The reason why you wouldn't use 4 Conquests instead is that you're then sending the Conquests to the flanks at the beginning, which is needed to prevent your fleet from being surrounded but costs a lot of DP and reduces your firepower against the bulk of the enemy fleet. So it's better to send cheaper ships instead, i.e. Gryphons, to the flanks. Hence the Gryphons take care of the flanks while the Conquests take care of the main enemy fleet, and then the Gryphons join up as the whole fleet moves toward the top to the enemy spawn point. It's possible that I could use cheaper ships to cover the flanks, but few ships can put out as much damage as the Gryphon once the enemy fleet has balled up.
The best time that I got with this fleet against my double Ordos test fleet was 247 seconds, compared with 246 seconds for 8 Gryphons, and 248 seconds for 10 Gryphons, basically all virtually identical. It might seem counterintuitive that more Gryphons didn't actually help, but that's because 1) I start with 200 DP and then deploy the last 2 once I capture the objectives, meaning they won't be able to contribute as much in the first place since they come in later and 2) they run into overcrowding issues at the end when they're all gathered at the enemy spawn point. For example, if a frontline Gryphon takes too much damage, when it's too crowded it can't back off because there's another Gryphon blocking its path, so it ends up overloading and then not doing any more damage for a while. So fewer ships actually meant that they're able to space themselves out better.

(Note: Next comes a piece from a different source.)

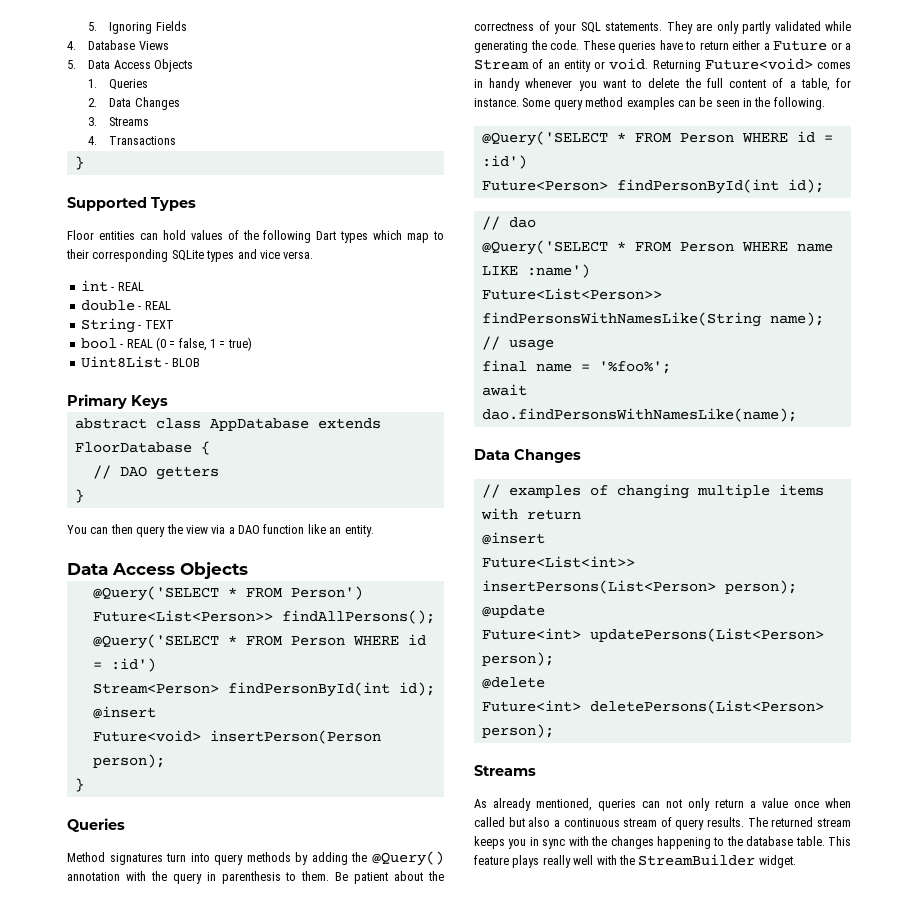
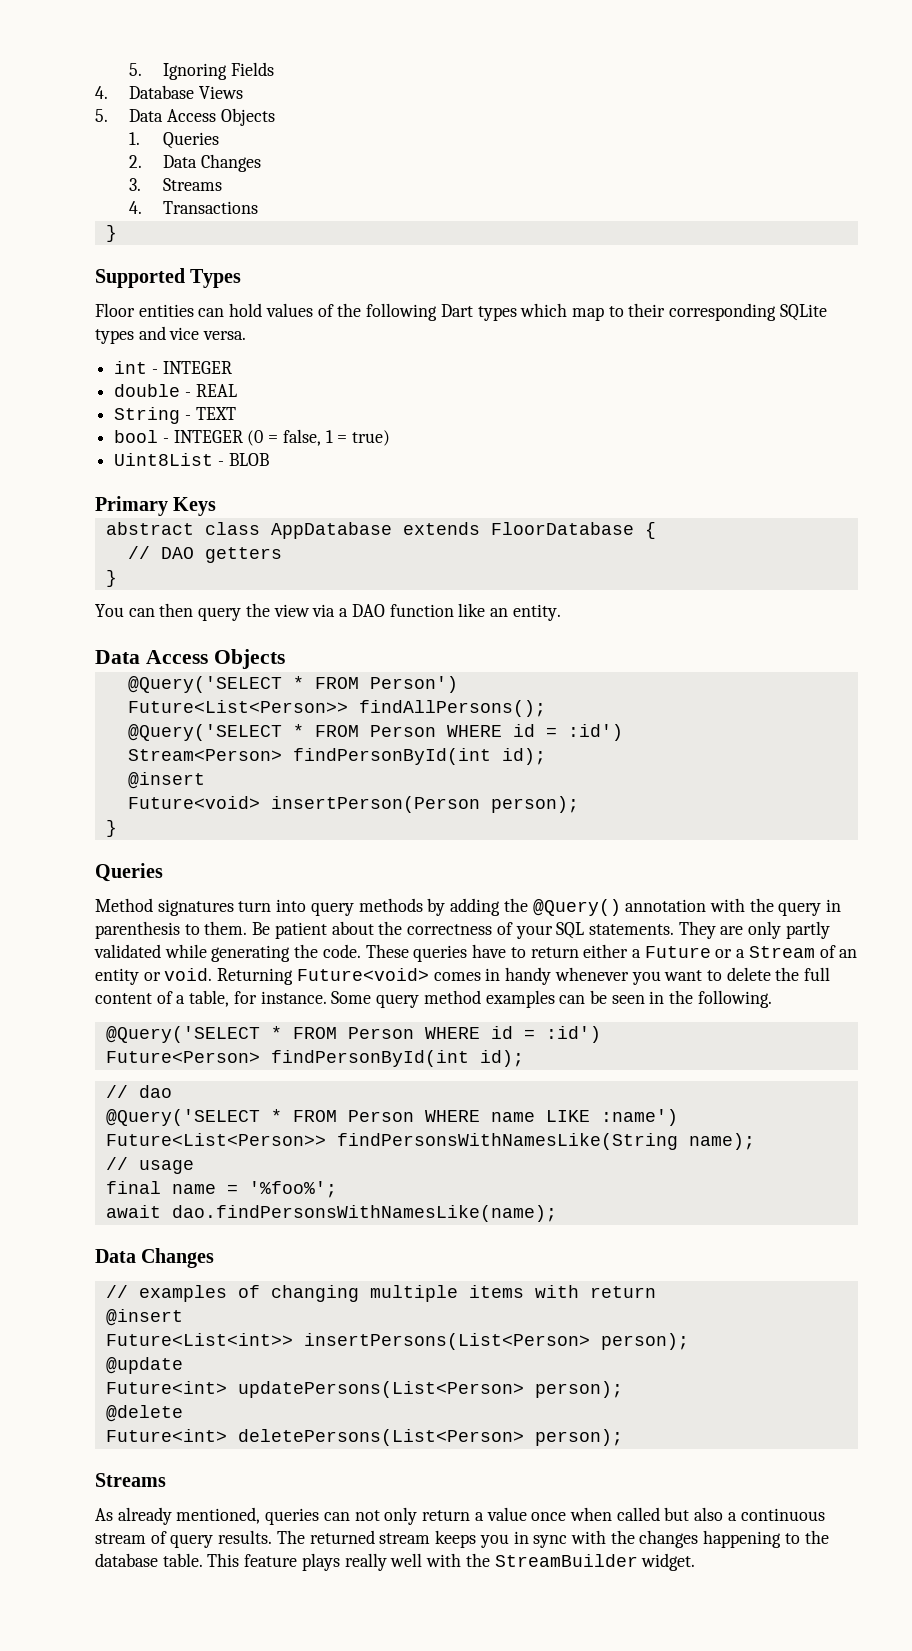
[117,282,144,291] REAL -> [162,361,232,374] INTEGER
[126,339,153,348] REAL -> [173,430,243,443] INTEGER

Obviously the meta will change in 0.96a, but this was the best one I found in 0.95.1a. The Ordos fleets in 0.96a do seem a lot more dynamic (i.e. Novae and Brilliants rush forward unexpectedly, so the battle lines aren't as stable and predictable) so this setup may need some modification, but chances are it'll work too. (And since 0.96a is now out, these test results are too late for Alex to swing the nerfhammer in this direction...I hope...)
P.S. I just realized I forgot to address the main topic of this thread, energy Onslaught. It turns out that the main issue when loading up on burst energy weapons is that the Onslaught (at least how I play it) is a very much in-your-face ship, running into the thick of combat. So the problem is that in actual use, there's not enough downtime for the energy weapons to recharge -- they're limited by their sustained fire rate due to ammo regen. So testing Light Needler vs Minipulser side by side, the Light Needler ended up doing more damage pretty much every time.
However, in 0.96a, with Expanded Magazines increasing the ammo regen rate when s-modded, this significantly changes that balance. So 0.96a may be when energy Onslaught or energy Retribution or energy whatever comes to the fore as a perfectly viable playstyle; its time has come.